White House says wages are growing faster than 'traditional measures' indicate

  • The Council of Economic Advisers says "traditional measures" are underestimating wage gains for American workers.
  • Using more accurate gauges suggest real payroll growth adjusted for inflation of 1.4 percent to 1.9 percent, according to a council analysis.
  • Policymakers at the Federal Reserve and elsewhere have been stumped by the apparently lack of wage growth.

Many of the ways that wages are measured are underestimating the amount of gains for American workers, the White House said in a report Wednesday.

Worker compensation adjusted for inflation and taxes has increased 1.4 percent to 1.9 percent over the past year, the analysis from the Council of Economic Advisers maintained in response to headline gauges that suggest real wages essentially have been flat.

The council said that "traditional measures" such as average hourly earnings, median weekly earnings and the Employment Cost Index don't sufficiently account for important variables.
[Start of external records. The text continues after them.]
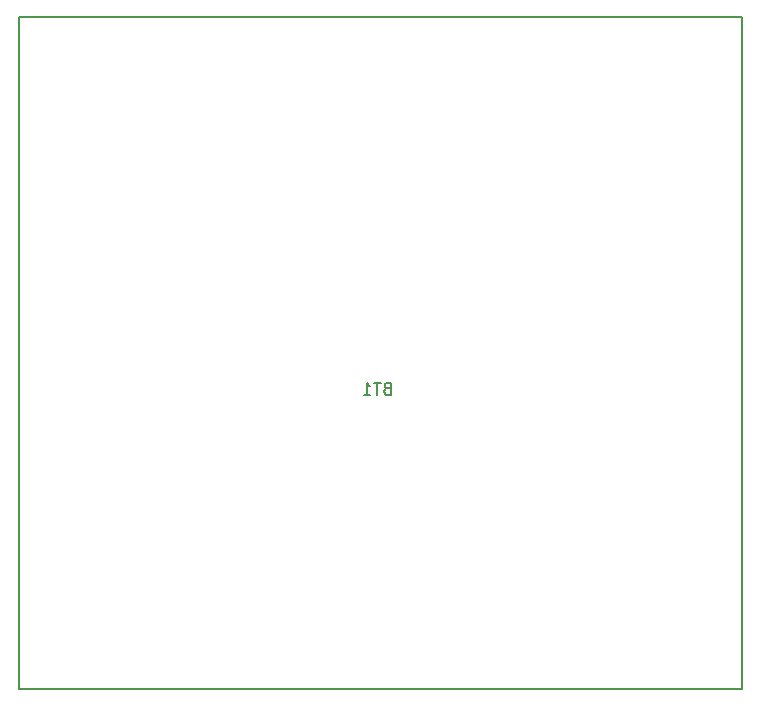
<source format=gbr>
G04 #@! TF.GenerationSoftware,KiCad,Pcbnew,(5.0.1-3-g963ef8bb5)*
G04 #@! TF.CreationDate,2019-02-08T10:03:46-05:00*
G04 #@! TF.ProjectId,STMaytal32v02,53544D617974616C33327630322E6B69,rev?*
G04 #@! TF.SameCoordinates,Original*
G04 #@! TF.FileFunction,Legend,Bot*
G04 #@! TF.FilePolarity,Positive*
%FSLAX46Y46*%
G04 Gerber Fmt 4.6, Leading zero omitted, Abs format (unit mm)*
G04 Created by KiCad (PCBNEW (5.0.1-3-g963ef8bb5)) date Friday, February 08, 2019 at 10:03:46 AM*
%MOMM*%
%LPD*%
G01*
G04 APERTURE LIST*
%ADD10C,0.150000*%
G04 APERTURE END LIST*
D10*
G04 #@! TO.C,BT1*
X94742000Y-130302000D02*
X94742000Y-73406000D01*
X155956000Y-130302000D02*
X94742000Y-130302000D01*
X155956000Y-73406000D02*
X155956000Y-130302000D01*
X94742000Y-73406000D02*
X155956000Y-73406000D01*
X125880714Y-104830571D02*
X125737857Y-104878190D01*
X125690238Y-104925809D01*
X125642619Y-105021047D01*
X125642619Y-105163904D01*
X125690238Y-105259142D01*
X125737857Y-105306761D01*
X125833095Y-105354380D01*
X126214047Y-105354380D01*
X126214047Y-104354380D01*
X125880714Y-104354380D01*
X125785476Y-104402000D01*
X125737857Y-104449619D01*
X125690238Y-104544857D01*
X125690238Y-104640095D01*
X125737857Y-104735333D01*
X125785476Y-104782952D01*
X125880714Y-104830571D01*
X126214047Y-104830571D01*
X125356904Y-104354380D02*
X124785476Y-104354380D01*
X125071190Y-105354380D02*
X125071190Y-104354380D01*
X123928333Y-105354380D02*
X124499761Y-105354380D01*
X124214047Y-105354380D02*
X124214047Y-104354380D01*
X124309285Y-104497238D01*
X124404523Y-104592476D01*
X124499761Y-104640095D01*
G04 #@! TD*
M02*

</source>
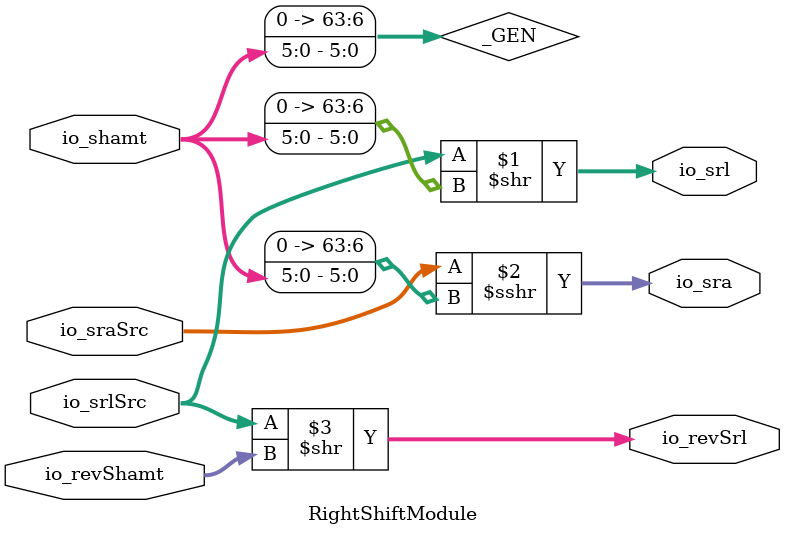
<source format=v>
module RightShiftModule(
  input  [5:0]  io_shamt,
  input  [5:0]  io_revShamt,
  input  [63:0] io_srlSrc,
  input  [63:0] io_sraSrc,
  output [63:0] io_srl,
  output [63:0] io_sra,
  output [63:0] io_revSrl
);

  wire [63:0] _GEN = {58'h0, io_shamt};
  assign io_srl = io_srlSrc >> _GEN;
  assign io_sra = $signed($signed(io_sraSrc) >>> _GEN);
  assign io_revSrl = io_srlSrc >> io_revShamt;
endmodule


</source>
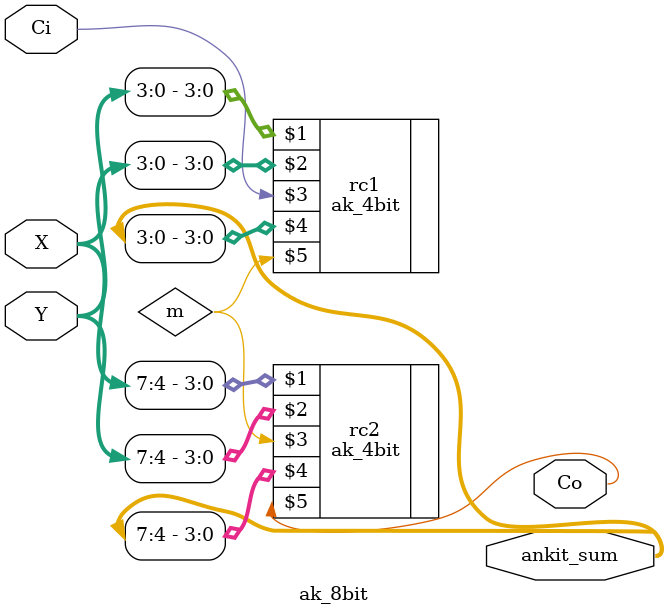
<source format=v>
`timescale 1ns / 1ps


module ak_8bit(
    input [7:0] X,
    input [7:0] Y,
    input Ci,
    output [7:0] ankit_sum,
    output Co
    );
wire m;
ak_4bit rc1(X[3:0],Y[3:0],Ci,ankit_sum[3:0],m);
ak_4bit rc2(X[7:4],Y[7:4],m,ankit_sum[7:4],Co);
endmodule

</source>
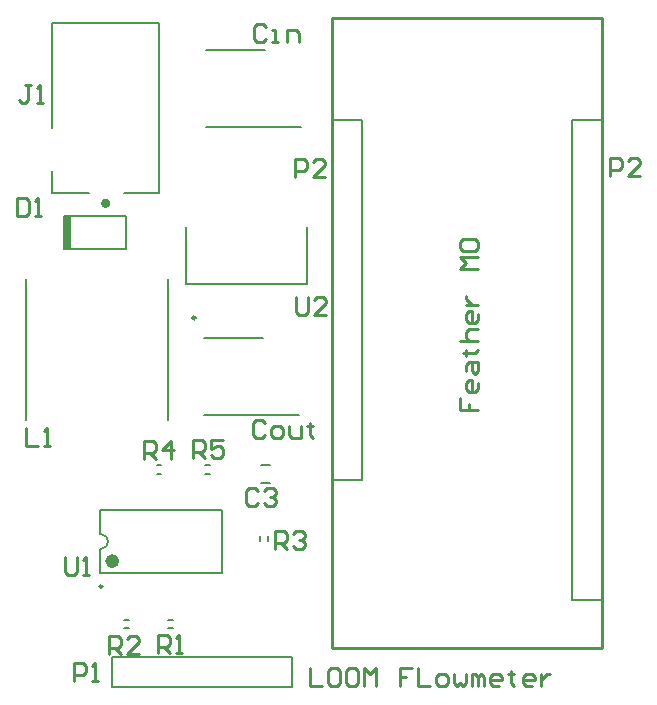
<source format=gto>
G04*
G04 #@! TF.GenerationSoftware,Altium Limited,Altium Designer,18.1.9 (240)*
G04*
G04 Layer_Color=65535*
%FSLAX25Y25*%
%MOIN*%
G70*
G01*
G75*
%ADD10C,0.00984*%
%ADD11C,0.01575*%
%ADD12C,0.02362*%
%ADD13C,0.00787*%
%ADD14C,0.01000*%
%ADD15C,0.00500*%
%ADD16R,0.03150X0.11024*%
D10*
X64472Y130063D02*
G03*
X64472Y130063I-492J0D01*
G01*
X33434Y40500D02*
G03*
X33434Y40500I-492J0D01*
G01*
D11*
X35287Y168232D02*
G03*
X35287Y168232I-787J0D01*
G01*
D12*
X37902Y49004D02*
G03*
X37902Y49004I-1181J0D01*
G01*
D13*
X32784Y53000D02*
G03*
X32784Y58000I0J2500D01*
G01*
X101579Y141480D02*
Y160378D01*
X61421Y141480D02*
X101579D01*
X61421D02*
Y160378D01*
X41433Y152988D02*
Y164012D01*
X20567Y152988D02*
X41433D01*
X20567Y164012D02*
X41433D01*
X73335Y45067D02*
Y65933D01*
X32784Y58000D02*
Y65933D01*
Y45067D02*
Y53000D01*
Y65933D02*
X73335D01*
X32784Y45067D02*
X73335D01*
X120000Y76000D02*
Y188500D01*
Y196000D01*
X110000D02*
X120000D01*
X110000Y76000D02*
Y196000D01*
Y76000D02*
X120000D01*
X190000Y36000D02*
X200000D01*
Y188500D01*
Y196000D01*
X190000D02*
X200000D01*
X190000Y36000D02*
Y196000D01*
X68008Y193508D02*
X99504D01*
X68008Y219492D02*
X87496D01*
X7878Y95878D02*
Y143122D01*
X55122Y95878D02*
Y143122D01*
X67327Y97508D02*
X98823D01*
X67327Y123492D02*
X86815D01*
X88752Y55713D02*
Y57287D01*
X85996Y55713D02*
Y57287D01*
X51485Y80878D02*
X53060D01*
X51485Y78122D02*
X53060D01*
X86240Y75169D02*
X89390D01*
X86240Y81075D02*
X89390D01*
X36500Y17000D02*
X96500D01*
X36500Y7000D02*
X96500D01*
Y17000D01*
X36500Y7000D02*
Y17000D01*
X40713Y29378D02*
X42287D01*
X40713Y26622D02*
X42287D01*
X67713Y80847D02*
X69287D01*
X67713Y78091D02*
X69287D01*
X55213Y26622D02*
X56787D01*
X55213Y29378D02*
X56787D01*
D14*
X110000Y20000D02*
X200000D01*
Y230000D01*
X110000D02*
X200000D01*
X110000Y20000D02*
Y230000D01*
X102500Y13498D02*
Y7500D01*
X106499D01*
X111497Y13498D02*
X109498D01*
X108498Y12498D01*
Y8500D01*
X109498Y7500D01*
X111497D01*
X112497Y8500D01*
Y12498D01*
X111497Y13498D01*
X117495D02*
X115496D01*
X114496Y12498D01*
Y8500D01*
X115496Y7500D01*
X117495D01*
X118495Y8500D01*
Y12498D01*
X117495Y13498D01*
X120494Y7500D02*
Y13498D01*
X122494Y11499D01*
X124493Y13498D01*
Y7500D01*
X136489Y13498D02*
X132490D01*
Y10499D01*
X134490D01*
X132490D01*
Y7500D01*
X138488Y13498D02*
Y7500D01*
X142487D01*
X145486D02*
X147485D01*
X148485Y8500D01*
Y10499D01*
X147485Y11499D01*
X145486D01*
X144486Y10499D01*
Y8500D01*
X145486Y7500D01*
X150485Y11499D02*
Y8500D01*
X151484Y7500D01*
X152484Y8500D01*
X153483Y7500D01*
X154483Y8500D01*
Y11499D01*
X156483Y7500D02*
Y11499D01*
X157482D01*
X158482Y10499D01*
Y7500D01*
Y10499D01*
X159482Y11499D01*
X160481Y10499D01*
Y7500D01*
X165480D02*
X163480D01*
X162481Y8500D01*
Y10499D01*
X163480Y11499D01*
X165480D01*
X166479Y10499D01*
Y9499D01*
X162481D01*
X169478Y12498D02*
Y11499D01*
X168479D01*
X170478D01*
X169478D01*
Y8500D01*
X170478Y7500D01*
X176476D02*
X174477D01*
X173477Y8500D01*
Y10499D01*
X174477Y11499D01*
X176476D01*
X177476Y10499D01*
Y9499D01*
X173477D01*
X179475Y11499D02*
Y7500D01*
Y9499D01*
X180475Y10499D01*
X181474Y11499D01*
X182474D01*
X152502Y103499D02*
Y99500D01*
X155501D01*
Y101499D01*
Y99500D01*
X158500D01*
Y108497D02*
Y106498D01*
X157500Y105498D01*
X155501D01*
X154501Y106498D01*
Y108497D01*
X155501Y109497D01*
X156501D01*
Y105498D01*
X154501Y112496D02*
Y114495D01*
X155501Y115495D01*
X158500D01*
Y112496D01*
X157500Y111496D01*
X156501Y112496D01*
Y115495D01*
X153502Y118494D02*
X154501D01*
Y117494D01*
Y119493D01*
Y118494D01*
X157500D01*
X158500Y119493D01*
X152502Y122493D02*
X158500D01*
X155501D01*
X154501Y123492D01*
Y125492D01*
X155501Y126491D01*
X158500D01*
Y131490D02*
Y129490D01*
X157500Y128491D01*
X155501D01*
X154501Y129490D01*
Y131490D01*
X155501Y132489D01*
X156501D01*
Y128491D01*
X154501Y134489D02*
X158500D01*
X156501D01*
X155501Y135488D01*
X154501Y136488D01*
Y137488D01*
X158500Y146485D02*
X152502D01*
X154501Y148484D01*
X152502Y150484D01*
X158500D01*
X153502Y152483D02*
X152502Y153482D01*
Y155482D01*
X153502Y156482D01*
X157500D01*
X158500Y155482D01*
Y153482D01*
X157500Y152483D01*
X153502D01*
X21000Y50498D02*
Y45500D01*
X22000Y44500D01*
X23999D01*
X24999Y45500D01*
Y50498D01*
X26998Y44500D02*
X28997D01*
X27998D01*
Y50498D01*
X26998Y49498D01*
X98000Y137063D02*
Y132064D01*
X99000Y131065D01*
X100999D01*
X101999Y132064D01*
Y137063D01*
X107997Y131065D02*
X103998D01*
X107997Y135063D01*
Y136063D01*
X106997Y137063D01*
X104998D01*
X103998Y136063D01*
X63500Y83469D02*
Y89467D01*
X66499D01*
X67499Y88467D01*
Y86467D01*
X66499Y85468D01*
X63500D01*
X65499D02*
X67499Y83469D01*
X73497Y89467D02*
X69498D01*
Y86467D01*
X71497Y87467D01*
X72497D01*
X73497Y86467D01*
Y84468D01*
X72497Y83469D01*
X70498D01*
X69498Y84468D01*
X47320Y83000D02*
Y88998D01*
X50319D01*
X51319Y87998D01*
Y85999D01*
X50319Y84999D01*
X47320D01*
X49319D02*
X51319Y83000D01*
X56317D02*
Y88998D01*
X53318Y85999D01*
X57316D01*
X91000Y53000D02*
Y58998D01*
X93999D01*
X94999Y57998D01*
Y55999D01*
X93999Y54999D01*
X91000D01*
X92999D02*
X94999Y53000D01*
X96998Y57998D02*
X97998Y58998D01*
X99997D01*
X100997Y57998D01*
Y56999D01*
X99997Y55999D01*
X98997D01*
X99997D01*
X100997Y54999D01*
Y54000D01*
X99997Y53000D01*
X97998D01*
X96998Y54000D01*
X35500Y18000D02*
Y23998D01*
X38499D01*
X39499Y22998D01*
Y20999D01*
X38499Y19999D01*
X35500D01*
X37499D02*
X39499Y18000D01*
X45497D02*
X41498D01*
X45497Y21999D01*
Y22998D01*
X44497Y23998D01*
X42498D01*
X41498Y22998D01*
X52000Y18500D02*
Y24498D01*
X54999D01*
X55999Y23498D01*
Y21499D01*
X54999Y20499D01*
X52000D01*
X53999D02*
X55999Y18500D01*
X57998D02*
X59997D01*
X58998D01*
Y24498D01*
X57998Y23498D01*
X97500Y177000D02*
Y182998D01*
X100499D01*
X101499Y181998D01*
Y179999D01*
X100499Y178999D01*
X97500D01*
X107497Y177000D02*
X103498D01*
X107497Y180999D01*
Y181998D01*
X106497Y182998D01*
X104498D01*
X103498Y181998D01*
X202500Y177500D02*
Y183498D01*
X205499D01*
X206499Y182498D01*
Y180499D01*
X205499Y179499D01*
X202500D01*
X212497Y177500D02*
X208498D01*
X212497Y181499D01*
Y182498D01*
X211497Y183498D01*
X209498D01*
X208498Y182498D01*
X24000Y9000D02*
Y14998D01*
X26999D01*
X27999Y13998D01*
Y11999D01*
X26999Y10999D01*
X24000D01*
X29998Y9000D02*
X31997D01*
X30998D01*
Y14998D01*
X29998Y13998D01*
X8000Y93498D02*
Y87500D01*
X11999D01*
X13998D02*
X15997D01*
X14998D01*
Y93498D01*
X13998Y92498D01*
X9499Y207620D02*
X7499D01*
X8499D01*
Y202622D01*
X7499Y201622D01*
X6500D01*
X5500Y202622D01*
X11498Y201622D02*
X13497D01*
X12498D01*
Y207620D01*
X11498Y206620D01*
X5000Y169998D02*
Y164000D01*
X7999D01*
X8999Y165000D01*
Y168998D01*
X7999Y169998D01*
X5000D01*
X10998Y164000D02*
X12997D01*
X11998D01*
Y169998D01*
X10998Y168998D01*
X87499Y94998D02*
X86499Y95998D01*
X84500D01*
X83500Y94998D01*
Y91000D01*
X84500Y90000D01*
X86499D01*
X87499Y91000D01*
X90498Y90000D02*
X92497D01*
X93497Y91000D01*
Y92999D01*
X92497Y93999D01*
X90498D01*
X89498Y92999D01*
Y91000D01*
X90498Y90000D01*
X95496Y93999D02*
Y91000D01*
X96496Y90000D01*
X99495D01*
Y93999D01*
X102494Y94998D02*
Y93999D01*
X101494D01*
X103493D01*
X102494D01*
Y91000D01*
X103493Y90000D01*
X87999Y226998D02*
X86999Y227998D01*
X85000D01*
X84000Y226998D01*
Y223000D01*
X85000Y222000D01*
X86999D01*
X87999Y223000D01*
X89998Y222000D02*
X91997D01*
X90998D01*
Y225999D01*
X89998D01*
X94996Y222000D02*
Y225999D01*
X97996D01*
X98995Y224999D01*
Y222000D01*
X85152Y72498D02*
X84153Y73498D01*
X82153D01*
X81154Y72498D01*
Y68500D01*
X82153Y67500D01*
X84153D01*
X85152Y68500D01*
X87152Y72498D02*
X88151Y73498D01*
X90151D01*
X91150Y72498D01*
Y71499D01*
X90151Y70499D01*
X89151D01*
X90151D01*
X91150Y69499D01*
Y68500D01*
X90151Y67500D01*
X88151D01*
X87152Y68500D01*
D15*
X16783Y171776D02*
X28791D01*
X16783Y193232D02*
Y228468D01*
X40602Y171776D02*
X52217D01*
X16783D02*
Y179059D01*
X52217Y171776D02*
Y228468D01*
X16783D02*
X52217D01*
D16*
X21748Y158499D02*
D03*
M02*

</source>
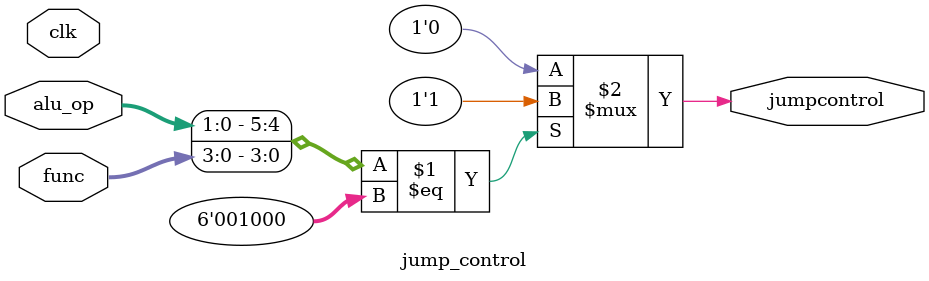
<source format=v>
module jump_control(clk,alu_op,func,jumpcontrol);

input clk;
input[1:0] alu_op;
input[3:0] func;

output jumpcontrol;

assign jumpcontrol = ({alu_op,func} == 6'b001000) ? 1'b1 : 1'b0;
/*if({alu_op,func}==6'b001000)
begin
  assign jumpcontrol = 1;
end
else
begin
  assign jumpcontrol = 0;
end
*/
endmodule

</source>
Among them are benefits such as bonuses, health insurance and retirement plans, new entrants to the labor force and more accurate inflation indexes.

"Once these adjustments have been incorporated to better reflect the actual experiences of workers, real compensation growth over the past year has been substantially higher than that observed in headline wage measures," the report said.

While the economy has showed substantial growth since President Donald Trump took office, policymakers have been stumped over the apparent lack of paycheck growth for many working Americans. July payroll data indicate average hourly earnings up 2.7 percent. Comparing that number to the consumer price index's annualized gain of 2.4 percent suggests wages barely keeping up with inflation.

The council said that improving the way wages are measured will provide a more accurate picture. It suggests other measures indicate stronger wage growth.

Using the personal consumption expenditure price index, which is preferred by the Federal Reserve, suggests real wage gains of 1.4 percent over the past year. The Atlanta Fed's wage growth tracker, which incorporates nominal wage growth adjusted for taxes and benefits and deflating with the PCE index, points to 1.9 percent growth, both of which the council said is "well above the near-zero real wage change suggested by headline measures."

The Federal Reserve has been raising rates as part of an effort to control inflation, which is showing up in non-wage areas of the economy. The report said that fiscal stimulus the administration helped enact will provide more help for workers.

"With the economy growing again, so too are the real after-tax wages and real incomes of workers. Given the recent changes in economic policy, workers can expect even higher growth rates in the future," the report said.